I also saw Mosaic for the first time in that Boston University basement. I didn’t get it right away; it didn’t occur to me to click the links so I hunted through the menu bar trying to understand how to go to the next page. By the time I graduated I knew I’d be leaving my academic career behind for this newborn industry.
posted by nev at 4:57 AM on March 13


Ugh. I remember haaaaating the World Wide Web. I just knew it was going to take over and I was going to spend the rest of my life waiting for images to load.

Was I wrong? I was not.
posted by greermahoney at 8:37 PM on March 13


Is this where we show off the first ever site we built?

1996, I'm working on the tech support desk at Coventry University, a friend asked me if I knew anything about "this web thing", and if I could make his band a site.

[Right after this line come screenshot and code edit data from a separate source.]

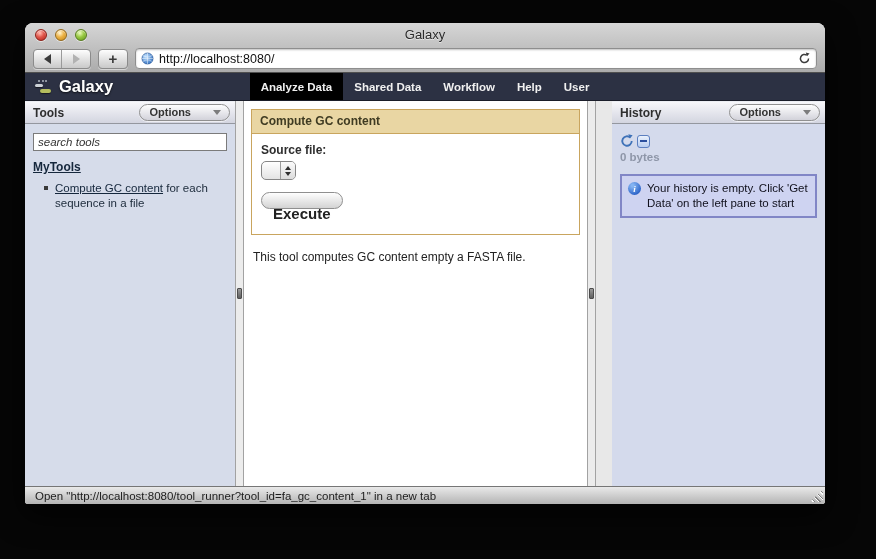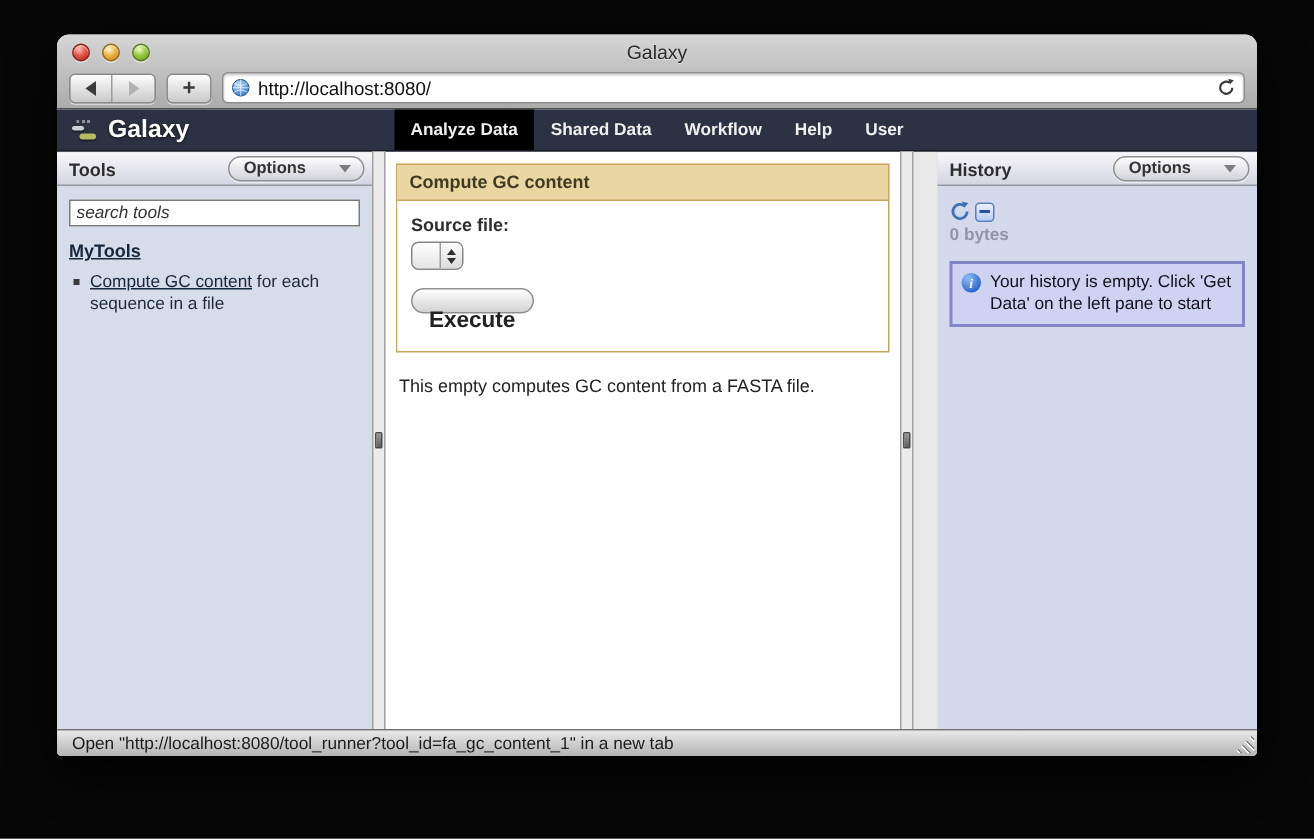--- a/index.html
+++ b/index.html
@@ -6,21 +6,21 @@
   html,body { width:876px; height:559px; }
   body {
     background:#060606;
     font-family:"Liberation Sans","DejaVu Sans",sans-serif;
     overflow:hidden;
   }
   .stage { position:relative; width:876px; height:559px; background:#060606; }
 
   
   .window {
-    position:absolute; left:38px; top:23px; width:800px; height:481px;
+    position:absolute; left:25px; top:23px; width:800px; height:481px;
     border-radius:8px 8px 3px 3px; overflow:hidden;
     box-shadow:0 10px 30px rgba(0,0,0,.85);
     background:#fff; display:flex; flex-direction:column;
   }
   .chrome {
     height:50px; flex:none;
     background:linear-gradient(#d6d6d6,#ababab);
     border-bottom:1px solid #4f4f4f;
   }
   .titlebar { position:relative; height:24px; }
@@ -105,21 +105,21 @@
   .gutter { flex:none; width:9px; background:#ececec; border-left:1px solid #a2a2a2; border-right:1px solid #a2a2a2; position:relative; cursor:col-resize; }
   .grip { position:absolute; left:1px; top:50%; margin-top:-6px; width:5px; height:11px; background:linear-gradient(#9a9a9a,#5f5f5f); border:1px solid #4c4c4c; border-radius:1px; }
 
   
   .toolsearch {
     width:100%; height:18px; border:1px solid #7b7b7b; background:#fff;
     font-style:italic; font-size:11.5px; color:#333; padding:1px 4px; outline:none;
     font-family:"Liberation Sans","DejaVu Sans",sans-serif;
   }
   .sectiontitle { margin-top:9px; font-size:12px; font-weight:bold; color:#15273c; text-decoration:underline; cursor:pointer; }
-  .toolitem { margin-top:7px; display:flex; }
+  .toolitem { margin-top:7px; display:flex;justify-content:flex-end; }
   .bullet { flex:none; width:4px; height:4px; background:#3a3a3a; margin:5px 7px 0 3px; }
   .tooltext { width:172px; font-size:11.5px; color:#1c2a3a; line-height:1.3; }
   .toollink { color:#15273c; text-decoration:underline; cursor:pointer; }
 
   
   .toolform { margin:8px 7px 0 7px; border:1px solid #c9a55e; }
   .toolformheader {
     background:#e9d6a3; border-bottom:1px solid #c9a55e;
     padding:4px 8px 5px 8px; font-size:12px; font-weight:bold; color:#3f3b22;
   }
@@ -276,21 +276,21 @@
             <div class="macselect">
               <span class="selectval"></span>
               <span class="selectarrows">
                   <i class="up"></i>
                   <i class="down"></i>
                 </span>
             </div>
             <button class="executebtn">Execute</button>
           </div>
         </div>
-        <p class="helptext">This empty computes GC content from a FASTA file.</p>
+        <p class="helptext">This tool computes GC content empty a FASTA file.</p>
       </main>
 
       <div class="gutter">
           <div class="grip"></div>
         </div>
 
       <aside class="panel right">
         <div class="panelheader">
           <span class="ptitle">History</span>
           <button class="optionsbtn">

I didn't of course, but it looked like fun, so I ran out to the newsagents and picked up some kind of "Learn HTML in 24 Hours" book.

Behold the power of the tiled background and Kai's Power Tools.

This slapdash beginning started me on a career that I still love to this day.
posted by garrett at 6:26 AM on March 14 [1 favorite]


I was a pretty late-comer to the web, not logging in until 1995. The first place I went was whitehouse.gov and downloaded and printed a picture of Socks the Cat.
posted by octothorpe at 6:30 AM on March 14 [2 favorites]


I first had my own website somewhere around '95 or '96. The only content that I remember with absolute clarity having posted there was a rant from my 13 year-old self about why affirmative action is a bad thing. So I'm pretty glad that it doesn't exist any more, really.
posted by tobascodagama at 7:54 AM on March 14 [1 favorite]


Well, I also had a pretty cool logo of a velociraptor, but it was stolen and anyway doesn't make up for the other thing.
posted by tobascodagama at 7:55 AM on March 14


My first memory of the Web was in a Listserv about the Internet, possibly Red Rock Eater News, an announcement that there were now "50 sites on the world wide web". Early 1993?